What you have to do: Look at each line of the listing. Copy those that hold the string "back".

====== Records shown

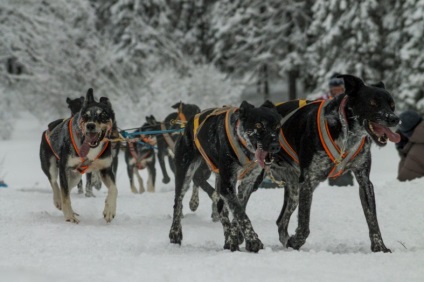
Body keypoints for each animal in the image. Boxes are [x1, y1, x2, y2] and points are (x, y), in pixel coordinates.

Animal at [39, 89, 117, 224]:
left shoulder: (105, 169)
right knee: (55, 183)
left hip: (75, 177)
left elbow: (114, 189)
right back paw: (58, 201)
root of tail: (49, 127)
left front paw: (109, 210)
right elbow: (65, 196)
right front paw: (70, 216)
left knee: (66, 188)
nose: (90, 125)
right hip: (52, 166)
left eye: (103, 115)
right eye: (86, 115)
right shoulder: (64, 168)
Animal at [168, 100, 282, 252]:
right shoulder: (227, 185)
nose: (275, 146)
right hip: (185, 172)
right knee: (178, 202)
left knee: (221, 209)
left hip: (218, 181)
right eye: (258, 125)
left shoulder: (248, 183)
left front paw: (236, 237)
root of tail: (189, 123)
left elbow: (239, 210)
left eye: (277, 126)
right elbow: (240, 213)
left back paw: (229, 240)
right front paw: (253, 241)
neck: (244, 147)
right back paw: (175, 233)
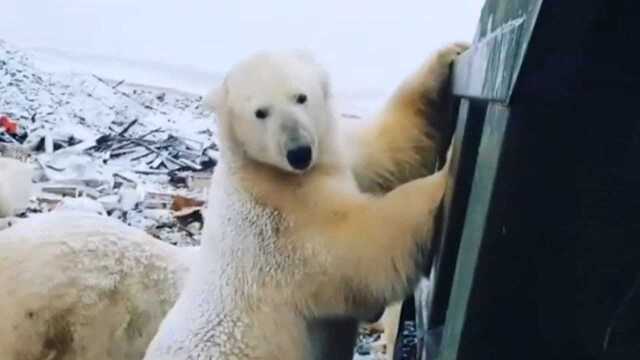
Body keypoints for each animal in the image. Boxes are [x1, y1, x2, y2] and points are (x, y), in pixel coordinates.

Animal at [144, 43, 464, 358]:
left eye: (301, 97)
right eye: (261, 112)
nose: (299, 152)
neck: (267, 172)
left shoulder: (332, 153)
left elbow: (386, 149)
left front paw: (448, 56)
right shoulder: (281, 224)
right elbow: (360, 244)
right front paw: (446, 172)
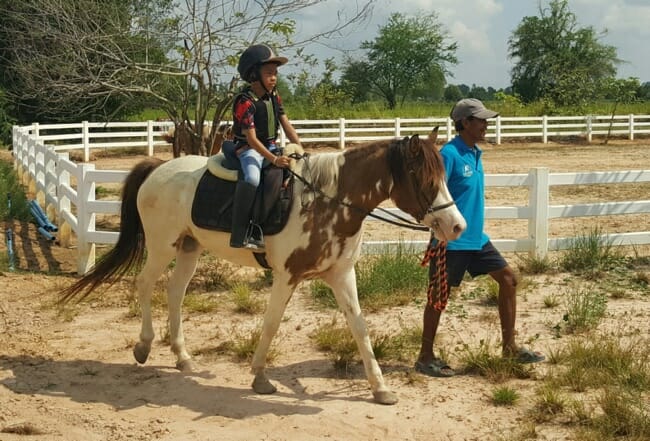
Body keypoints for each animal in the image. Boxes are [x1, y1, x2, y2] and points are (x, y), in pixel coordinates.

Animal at [60, 129, 464, 404]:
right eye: (426, 180)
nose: (457, 227)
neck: (327, 199)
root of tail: (158, 168)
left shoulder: (340, 275)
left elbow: (360, 328)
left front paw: (380, 388)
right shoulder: (287, 276)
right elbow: (270, 325)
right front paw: (259, 377)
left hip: (189, 248)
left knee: (175, 292)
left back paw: (183, 358)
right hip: (162, 246)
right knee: (145, 286)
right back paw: (144, 346)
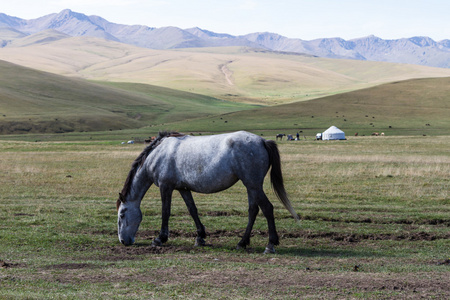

============

Result:
right back paw: (58, 201)
left back paw: (229, 240)
right back paw: (175, 233)
left back paw: (183, 358)
right back paw: (144, 346)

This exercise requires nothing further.